I have no words that I know to use to explain this feeling or what I am going through. No word seems strong enough, and no combination of words is strong enough. No example is an adequate one without making it into a competition.
I’m Liza. I don’t know what people want from me or what exactly I’m supposed to do. Life is just… life, you know? It follows you to the end whether you like it or not.
I think, when it comes to this kind of point a person is trying to make, that first person point of view is the strongest. Using third person doesn’t really do justice when you’re trying to explain how it feels to be depressed. It doesn’t feel like it’s relatable; it feels like it’s just something that happened.
If I ever die young, I don’t want to be the last to know. I don’t want my scars to go unspoken; I don’t want my love to go unused; I don’t want my skin to be any more abused; I don’t want my soul to be sold. If I die because of depression, it’s not because I wanted to go – it’s because people treated me like I was a stranger; someone meant to be forever unknown.
But nothing I write seems powerful enough to me.
Look what he’s done to you
It isn’t fair
Your light was bright and new
But he didn’t care
He took the heart of a little girl
And made it grow up too fast – (Broken Girl)
I don’t know how to put the way I’m feeling and what I’m going through into words.
I want to be one of those people who do good and are loved and noticed. I don’t know how to do it, but I don’t want to be invisible or the type of person someone is afraid of knowing or being associated with.

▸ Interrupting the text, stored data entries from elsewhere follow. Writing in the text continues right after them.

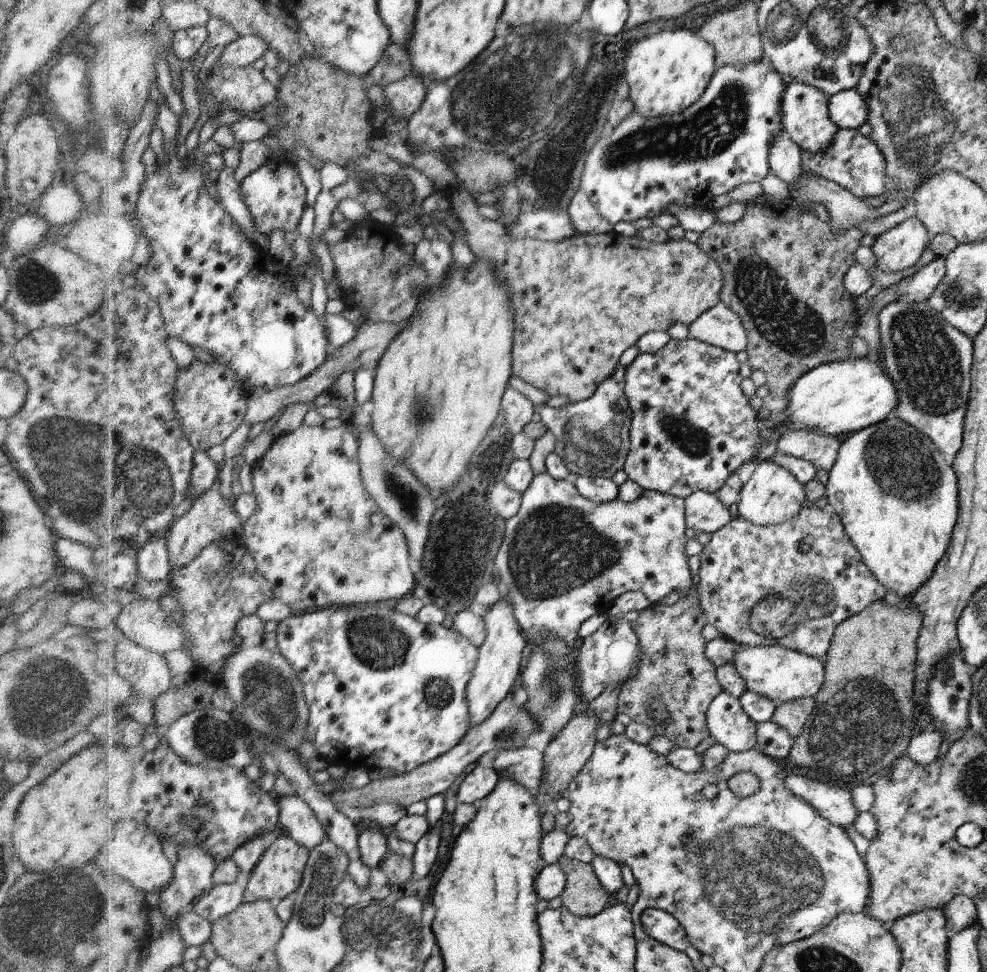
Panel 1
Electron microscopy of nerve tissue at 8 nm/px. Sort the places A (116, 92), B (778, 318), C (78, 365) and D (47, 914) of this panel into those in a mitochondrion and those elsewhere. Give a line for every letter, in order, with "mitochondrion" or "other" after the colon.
A: other
B: mitochondrion
C: other
D: mitochondrion

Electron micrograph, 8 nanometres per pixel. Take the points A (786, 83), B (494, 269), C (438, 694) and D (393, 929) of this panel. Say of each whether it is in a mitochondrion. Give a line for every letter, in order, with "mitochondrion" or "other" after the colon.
A: other
B: other
C: mitochondrion
D: mitochondrion

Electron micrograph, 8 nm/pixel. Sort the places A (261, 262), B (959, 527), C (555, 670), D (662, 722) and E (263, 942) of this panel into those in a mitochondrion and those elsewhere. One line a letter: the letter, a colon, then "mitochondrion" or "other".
A: other
B: other
C: mitochondrion
D: other
E: other

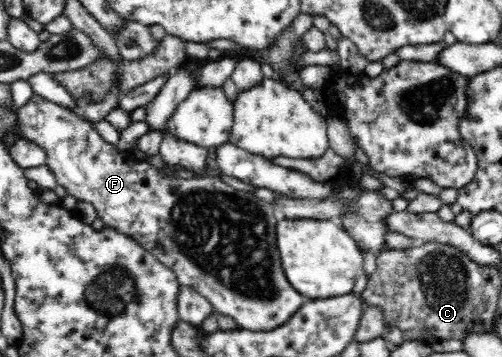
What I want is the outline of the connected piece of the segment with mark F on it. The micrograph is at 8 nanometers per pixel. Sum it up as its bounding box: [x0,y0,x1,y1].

I want to have this light and colorful personality. I just don’t want people to be ashamed of me. I wished I could share my love and my heart with the world. I want to be someone who represents good to someone – not the bad. I know what I want to do, but I’ve no idea how to do the things I want to do. I want to be someone who loves and is loved in returned. I don’t want to be forgotten or a person anyone is ashamed of for any reason. But I can’t control the way people perceive me. I can only hope their perception of me is a positive one. I want to people to just care before it’s too late.
If only we could choose how people remembered us.
RIP Amanda Todd. No matter what you’ve done in life, you didn’t deserve that.
People need to start caring before it’s too late. You never know how close to giving up someone may be. I also don’t believe you can truly judge a person who commits suicide, but that’s for another blog post.